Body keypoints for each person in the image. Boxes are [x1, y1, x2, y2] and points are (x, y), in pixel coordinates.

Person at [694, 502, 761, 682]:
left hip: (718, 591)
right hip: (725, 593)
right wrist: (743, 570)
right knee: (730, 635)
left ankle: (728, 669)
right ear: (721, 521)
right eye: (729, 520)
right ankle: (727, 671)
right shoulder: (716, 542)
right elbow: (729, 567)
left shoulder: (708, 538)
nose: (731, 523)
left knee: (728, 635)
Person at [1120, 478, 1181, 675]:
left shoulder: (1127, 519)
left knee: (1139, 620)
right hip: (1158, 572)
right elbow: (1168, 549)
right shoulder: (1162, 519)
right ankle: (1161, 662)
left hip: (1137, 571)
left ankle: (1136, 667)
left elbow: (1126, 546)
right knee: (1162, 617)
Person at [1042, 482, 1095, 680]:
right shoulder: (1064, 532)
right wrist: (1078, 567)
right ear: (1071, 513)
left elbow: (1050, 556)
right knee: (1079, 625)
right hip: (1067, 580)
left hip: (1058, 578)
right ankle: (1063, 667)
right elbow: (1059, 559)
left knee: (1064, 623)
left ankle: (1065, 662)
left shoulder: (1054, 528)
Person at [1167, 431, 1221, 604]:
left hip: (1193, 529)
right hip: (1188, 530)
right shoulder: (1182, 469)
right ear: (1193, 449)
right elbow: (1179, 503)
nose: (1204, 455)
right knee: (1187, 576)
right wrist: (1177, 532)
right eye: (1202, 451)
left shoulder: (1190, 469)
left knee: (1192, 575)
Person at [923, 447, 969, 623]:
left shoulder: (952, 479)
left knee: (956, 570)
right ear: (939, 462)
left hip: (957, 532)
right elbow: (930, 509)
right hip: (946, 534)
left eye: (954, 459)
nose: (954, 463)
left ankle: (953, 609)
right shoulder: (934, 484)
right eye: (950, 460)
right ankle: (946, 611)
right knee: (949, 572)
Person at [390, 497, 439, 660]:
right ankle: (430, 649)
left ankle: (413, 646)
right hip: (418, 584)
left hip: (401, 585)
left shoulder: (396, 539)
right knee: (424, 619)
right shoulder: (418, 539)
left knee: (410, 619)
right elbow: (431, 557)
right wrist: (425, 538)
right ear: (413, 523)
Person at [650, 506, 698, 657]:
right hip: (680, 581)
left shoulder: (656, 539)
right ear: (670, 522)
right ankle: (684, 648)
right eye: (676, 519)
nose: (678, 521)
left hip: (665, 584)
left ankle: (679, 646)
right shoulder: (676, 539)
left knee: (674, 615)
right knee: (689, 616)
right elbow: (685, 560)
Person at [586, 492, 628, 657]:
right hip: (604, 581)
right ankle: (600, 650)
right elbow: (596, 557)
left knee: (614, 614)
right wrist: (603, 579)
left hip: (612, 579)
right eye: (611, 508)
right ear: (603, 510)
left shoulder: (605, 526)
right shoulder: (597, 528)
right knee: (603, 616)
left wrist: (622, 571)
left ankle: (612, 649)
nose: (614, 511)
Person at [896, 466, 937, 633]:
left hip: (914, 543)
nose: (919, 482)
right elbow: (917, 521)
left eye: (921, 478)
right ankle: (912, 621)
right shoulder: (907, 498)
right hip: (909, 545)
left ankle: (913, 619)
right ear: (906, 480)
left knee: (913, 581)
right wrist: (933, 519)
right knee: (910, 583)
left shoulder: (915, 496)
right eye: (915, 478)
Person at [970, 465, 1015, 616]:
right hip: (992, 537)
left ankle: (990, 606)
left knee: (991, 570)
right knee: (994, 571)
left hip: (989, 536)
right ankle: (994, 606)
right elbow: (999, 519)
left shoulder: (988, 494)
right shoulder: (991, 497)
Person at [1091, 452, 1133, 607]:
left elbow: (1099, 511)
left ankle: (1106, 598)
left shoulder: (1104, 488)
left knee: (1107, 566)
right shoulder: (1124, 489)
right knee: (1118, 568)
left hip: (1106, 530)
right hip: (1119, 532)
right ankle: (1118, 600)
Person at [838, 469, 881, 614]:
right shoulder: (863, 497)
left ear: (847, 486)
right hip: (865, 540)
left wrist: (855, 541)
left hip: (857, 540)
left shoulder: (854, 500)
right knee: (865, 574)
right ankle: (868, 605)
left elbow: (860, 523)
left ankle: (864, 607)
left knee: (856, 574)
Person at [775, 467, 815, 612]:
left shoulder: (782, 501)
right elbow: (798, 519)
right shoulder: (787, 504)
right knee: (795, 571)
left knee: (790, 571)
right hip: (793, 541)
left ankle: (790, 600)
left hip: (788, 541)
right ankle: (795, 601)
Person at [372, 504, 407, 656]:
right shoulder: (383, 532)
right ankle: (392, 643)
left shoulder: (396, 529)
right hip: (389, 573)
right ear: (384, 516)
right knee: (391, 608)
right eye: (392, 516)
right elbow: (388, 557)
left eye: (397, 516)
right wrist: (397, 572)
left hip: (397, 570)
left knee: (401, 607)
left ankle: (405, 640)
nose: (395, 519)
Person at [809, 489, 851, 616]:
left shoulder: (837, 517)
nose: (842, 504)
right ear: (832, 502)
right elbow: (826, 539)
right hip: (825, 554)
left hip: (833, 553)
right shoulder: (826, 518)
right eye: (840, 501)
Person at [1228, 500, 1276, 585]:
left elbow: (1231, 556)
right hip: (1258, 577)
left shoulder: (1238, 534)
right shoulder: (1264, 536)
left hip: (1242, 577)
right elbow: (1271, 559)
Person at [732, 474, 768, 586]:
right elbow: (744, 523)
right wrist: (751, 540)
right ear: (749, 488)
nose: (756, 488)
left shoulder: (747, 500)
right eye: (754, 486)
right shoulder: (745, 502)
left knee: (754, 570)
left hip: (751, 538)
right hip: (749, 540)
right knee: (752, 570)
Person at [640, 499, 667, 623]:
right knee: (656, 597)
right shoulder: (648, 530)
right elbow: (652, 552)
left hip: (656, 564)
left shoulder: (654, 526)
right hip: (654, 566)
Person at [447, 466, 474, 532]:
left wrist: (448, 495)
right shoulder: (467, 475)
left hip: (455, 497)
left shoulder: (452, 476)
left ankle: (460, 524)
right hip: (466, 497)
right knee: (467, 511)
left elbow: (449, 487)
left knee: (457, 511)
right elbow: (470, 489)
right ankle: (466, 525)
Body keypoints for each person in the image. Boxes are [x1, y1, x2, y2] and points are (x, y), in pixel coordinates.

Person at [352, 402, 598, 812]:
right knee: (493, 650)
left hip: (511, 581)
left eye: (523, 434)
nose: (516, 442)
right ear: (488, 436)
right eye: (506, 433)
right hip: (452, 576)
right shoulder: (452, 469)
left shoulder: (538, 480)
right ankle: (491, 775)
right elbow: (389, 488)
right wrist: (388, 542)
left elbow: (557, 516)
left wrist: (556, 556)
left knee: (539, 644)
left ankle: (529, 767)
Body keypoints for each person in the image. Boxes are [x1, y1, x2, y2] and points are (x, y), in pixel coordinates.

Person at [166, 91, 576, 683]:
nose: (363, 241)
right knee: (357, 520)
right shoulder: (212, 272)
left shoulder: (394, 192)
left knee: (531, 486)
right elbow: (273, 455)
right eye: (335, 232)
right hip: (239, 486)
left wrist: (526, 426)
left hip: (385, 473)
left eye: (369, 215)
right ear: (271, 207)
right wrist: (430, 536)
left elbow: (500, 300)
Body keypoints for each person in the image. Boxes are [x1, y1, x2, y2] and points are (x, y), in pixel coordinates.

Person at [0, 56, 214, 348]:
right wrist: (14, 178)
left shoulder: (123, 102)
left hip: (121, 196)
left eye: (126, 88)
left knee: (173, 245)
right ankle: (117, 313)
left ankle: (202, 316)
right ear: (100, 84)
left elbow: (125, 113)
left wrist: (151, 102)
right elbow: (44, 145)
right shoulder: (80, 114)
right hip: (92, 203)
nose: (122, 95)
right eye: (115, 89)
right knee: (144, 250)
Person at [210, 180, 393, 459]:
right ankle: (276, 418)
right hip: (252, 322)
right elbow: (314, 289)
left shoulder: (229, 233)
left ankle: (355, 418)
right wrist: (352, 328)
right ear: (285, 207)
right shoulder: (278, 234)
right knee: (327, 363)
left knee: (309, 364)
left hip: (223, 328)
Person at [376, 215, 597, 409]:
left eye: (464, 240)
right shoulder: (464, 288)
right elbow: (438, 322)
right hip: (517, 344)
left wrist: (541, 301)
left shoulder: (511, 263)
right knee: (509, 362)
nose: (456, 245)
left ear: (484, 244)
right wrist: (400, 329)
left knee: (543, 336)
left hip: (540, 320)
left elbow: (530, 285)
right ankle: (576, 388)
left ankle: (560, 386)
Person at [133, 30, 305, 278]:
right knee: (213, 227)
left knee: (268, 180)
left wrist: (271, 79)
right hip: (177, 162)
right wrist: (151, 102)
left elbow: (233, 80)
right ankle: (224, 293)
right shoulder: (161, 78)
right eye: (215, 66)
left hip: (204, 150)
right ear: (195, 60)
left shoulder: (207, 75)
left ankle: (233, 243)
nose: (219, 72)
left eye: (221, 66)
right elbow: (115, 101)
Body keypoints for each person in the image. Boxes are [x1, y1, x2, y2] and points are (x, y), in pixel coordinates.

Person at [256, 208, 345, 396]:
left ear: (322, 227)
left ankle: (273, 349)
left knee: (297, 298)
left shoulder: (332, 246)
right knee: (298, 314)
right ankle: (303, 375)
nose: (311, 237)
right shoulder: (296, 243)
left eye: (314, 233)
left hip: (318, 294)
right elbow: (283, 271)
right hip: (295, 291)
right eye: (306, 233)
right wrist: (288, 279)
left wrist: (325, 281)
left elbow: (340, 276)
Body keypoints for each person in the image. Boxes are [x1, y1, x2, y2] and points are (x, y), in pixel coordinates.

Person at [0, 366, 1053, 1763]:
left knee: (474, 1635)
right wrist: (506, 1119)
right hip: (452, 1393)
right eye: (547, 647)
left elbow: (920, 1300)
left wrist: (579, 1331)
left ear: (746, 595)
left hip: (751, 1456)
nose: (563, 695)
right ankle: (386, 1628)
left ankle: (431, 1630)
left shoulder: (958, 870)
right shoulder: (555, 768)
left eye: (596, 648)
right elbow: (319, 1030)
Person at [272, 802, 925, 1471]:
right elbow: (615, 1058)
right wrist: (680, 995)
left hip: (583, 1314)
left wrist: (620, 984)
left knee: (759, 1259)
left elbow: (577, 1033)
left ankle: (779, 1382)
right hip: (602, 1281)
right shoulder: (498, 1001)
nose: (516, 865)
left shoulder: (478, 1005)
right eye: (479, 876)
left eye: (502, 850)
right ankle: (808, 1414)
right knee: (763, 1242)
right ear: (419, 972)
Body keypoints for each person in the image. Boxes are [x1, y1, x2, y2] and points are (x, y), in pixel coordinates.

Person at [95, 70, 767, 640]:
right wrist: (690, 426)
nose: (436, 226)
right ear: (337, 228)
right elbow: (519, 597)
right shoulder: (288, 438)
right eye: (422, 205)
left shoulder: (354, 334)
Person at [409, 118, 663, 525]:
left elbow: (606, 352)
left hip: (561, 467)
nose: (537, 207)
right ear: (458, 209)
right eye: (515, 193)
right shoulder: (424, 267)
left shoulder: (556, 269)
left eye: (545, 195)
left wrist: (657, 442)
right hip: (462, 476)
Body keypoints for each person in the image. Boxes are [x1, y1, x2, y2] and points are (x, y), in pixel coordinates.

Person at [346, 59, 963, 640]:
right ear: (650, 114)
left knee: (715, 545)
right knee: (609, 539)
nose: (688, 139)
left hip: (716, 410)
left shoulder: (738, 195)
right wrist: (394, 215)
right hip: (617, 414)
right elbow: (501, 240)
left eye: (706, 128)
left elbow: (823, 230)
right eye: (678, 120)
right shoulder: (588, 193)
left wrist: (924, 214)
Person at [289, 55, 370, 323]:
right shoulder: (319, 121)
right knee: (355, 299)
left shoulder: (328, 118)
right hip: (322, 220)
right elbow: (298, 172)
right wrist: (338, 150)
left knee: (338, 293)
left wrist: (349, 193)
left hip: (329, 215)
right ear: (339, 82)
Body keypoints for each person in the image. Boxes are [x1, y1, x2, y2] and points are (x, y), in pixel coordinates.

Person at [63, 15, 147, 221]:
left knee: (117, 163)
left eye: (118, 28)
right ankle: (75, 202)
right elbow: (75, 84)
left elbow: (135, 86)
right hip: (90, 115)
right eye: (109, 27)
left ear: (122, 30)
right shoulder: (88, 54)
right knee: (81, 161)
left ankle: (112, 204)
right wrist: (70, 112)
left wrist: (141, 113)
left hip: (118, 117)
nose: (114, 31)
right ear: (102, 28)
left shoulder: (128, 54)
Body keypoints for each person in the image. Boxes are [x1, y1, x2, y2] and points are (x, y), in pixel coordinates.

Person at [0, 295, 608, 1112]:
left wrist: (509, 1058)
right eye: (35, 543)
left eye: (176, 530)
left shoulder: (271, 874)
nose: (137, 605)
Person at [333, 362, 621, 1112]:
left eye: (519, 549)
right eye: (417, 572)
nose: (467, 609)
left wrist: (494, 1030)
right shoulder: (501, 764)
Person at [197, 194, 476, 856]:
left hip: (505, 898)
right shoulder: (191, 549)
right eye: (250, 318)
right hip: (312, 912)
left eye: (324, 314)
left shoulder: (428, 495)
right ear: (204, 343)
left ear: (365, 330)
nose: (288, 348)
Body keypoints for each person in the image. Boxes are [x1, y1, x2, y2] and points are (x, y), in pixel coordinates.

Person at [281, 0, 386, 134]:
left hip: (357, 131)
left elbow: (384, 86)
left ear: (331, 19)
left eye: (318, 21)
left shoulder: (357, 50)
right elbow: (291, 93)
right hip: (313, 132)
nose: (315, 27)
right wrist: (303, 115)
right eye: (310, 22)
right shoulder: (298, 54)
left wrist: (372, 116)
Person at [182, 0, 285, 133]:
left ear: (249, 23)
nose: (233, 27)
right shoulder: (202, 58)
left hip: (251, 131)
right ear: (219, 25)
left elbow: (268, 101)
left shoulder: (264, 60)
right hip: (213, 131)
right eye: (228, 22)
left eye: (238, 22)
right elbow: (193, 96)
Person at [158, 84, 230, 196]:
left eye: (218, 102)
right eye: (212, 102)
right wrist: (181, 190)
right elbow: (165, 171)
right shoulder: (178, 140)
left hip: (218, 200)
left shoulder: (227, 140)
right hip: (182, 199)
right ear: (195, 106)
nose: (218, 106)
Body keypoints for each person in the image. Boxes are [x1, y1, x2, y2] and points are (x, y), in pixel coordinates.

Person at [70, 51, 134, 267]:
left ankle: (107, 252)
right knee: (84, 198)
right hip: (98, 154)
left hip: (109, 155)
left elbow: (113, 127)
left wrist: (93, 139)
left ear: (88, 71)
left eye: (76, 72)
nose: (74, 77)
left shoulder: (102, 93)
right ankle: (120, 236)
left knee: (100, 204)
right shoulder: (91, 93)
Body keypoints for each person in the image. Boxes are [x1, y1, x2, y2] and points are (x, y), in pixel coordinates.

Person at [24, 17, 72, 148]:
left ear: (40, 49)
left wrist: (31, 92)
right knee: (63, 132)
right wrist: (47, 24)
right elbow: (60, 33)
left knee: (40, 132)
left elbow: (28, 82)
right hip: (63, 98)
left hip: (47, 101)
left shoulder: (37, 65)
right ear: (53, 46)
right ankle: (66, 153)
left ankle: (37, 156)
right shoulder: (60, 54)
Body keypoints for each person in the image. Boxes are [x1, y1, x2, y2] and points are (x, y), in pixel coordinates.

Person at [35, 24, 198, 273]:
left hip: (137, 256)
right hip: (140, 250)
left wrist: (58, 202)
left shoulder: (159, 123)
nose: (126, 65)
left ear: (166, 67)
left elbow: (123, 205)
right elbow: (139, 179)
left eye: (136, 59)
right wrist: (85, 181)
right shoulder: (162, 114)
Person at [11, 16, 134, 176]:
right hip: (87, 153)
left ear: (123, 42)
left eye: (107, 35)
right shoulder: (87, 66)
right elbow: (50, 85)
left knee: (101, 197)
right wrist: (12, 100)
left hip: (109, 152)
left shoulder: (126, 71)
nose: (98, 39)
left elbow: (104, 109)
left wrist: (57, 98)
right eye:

Problem statement = No lines before the one containing "right elbow: (50, 85)" belong in the answer; write out that line and each one after it exactly, through the end of the records.

Exercise output =
right elbow: (50, 85)
left knee: (101, 197)
right wrist: (12, 100)
left hip: (109, 152)
left shoulder: (126, 71)
nose: (98, 39)
left elbow: (104, 109)
left wrist: (57, 98)
right eye:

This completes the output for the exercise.